Honestly, I sometimes wonder why this guy gets taken seriously, but I suppose I know: he plays into every instinct for smug self-satisfaction that you would expect among cosseted, comfortable Harvard students--and that you would want a proper education to beat out of them.  So no wonder that he is up this morning with a post on:

...together with a menu of exercises designed, so far as I can tell, to explore ways of scamming people out of it.  Now strictly speaking, I am no great fan of rent control: I think it often does more (social)  harm than good.  But "luck"?  Why is rent control more a "lucky break" than being born blond, beautiful, Norwegian and blessed with great ski-jumping skills?  More particularly, Mankiw operates out of a cohort that spends all its time telling us about the evils of envy and class warfare--wouldn't he want to go slow on promoting the same?  I admit I've got friends in New York rent-stabilized apartments who delight  in their privileged position, thankyouverymuch. Maybe I've got other friends who, say, bought apartments in the East 60s back in the Dinkins administration when those puppies were going for $65k a pop, tops.  I suppose Mankiw might want me to think that those buyers (as distinct from those renters)  were operating out of pluck and foresight and deserve every penny of the appreciation that they've enjoyed.  I doubt it.  I suspect that most of them were hard-working strivers who wanted to live in a nice place (considering) and got, well, lucky.  Does Mankiw spend a class hour trying to delegitimatize their hold on good fortune, to figuring out ways of clawing it back from them? Can we look forward to a chapter on

The  Luck of Not Having Cerebral Palsey

Well?  Why not?  There's an episode of the Larry Sanders Show where they talk about a guy who "enjoys," if you can call it that, a handicapped parking space.  It's Hank the clueless sidekick who provides the episode's moral compass: "well what did that guy ever do to deserve it," asks Hank, "except dive into an empty swimming pool?"  Yes, it's edgy, but the calculus doesn't seem a bit different.


Noah said...

I love this post. Just one problem; it needs to be longer. More Mankiw-bashing is better Mankiw-bashing.

Ken Houghton said...

"Maybe I've got other friends who, say, bought apartments in the East 60s back in the Dinkins administration when those puppies were going for $65k a pop, tops."

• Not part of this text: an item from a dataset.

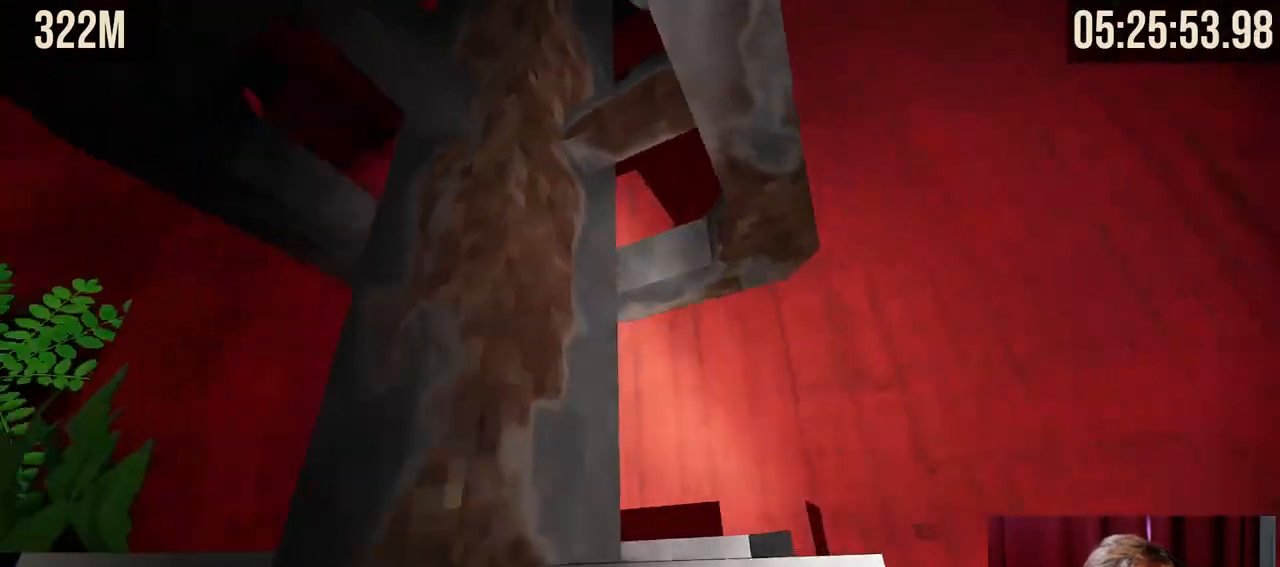
{"keys": ["shift", "w"], "mouse": [], "events": [[200, "d", "up"]]}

I have an old friend--possibly the same guy--who was renting one of those who was renting one of those when the bank foreclosed. He offered them rather more, but they decided to have a foreclosure auction instead.

He went in and bought the place at auction for--you guessed it--$65,000. As the only bidder.

It's one of those stories I always tell when people claim that sellers are always perfectly rational. (The other being how my then-realtor was on both sides of a transaction, with consumer/producer surplus to spare, but somehow managed not to close the transaction.)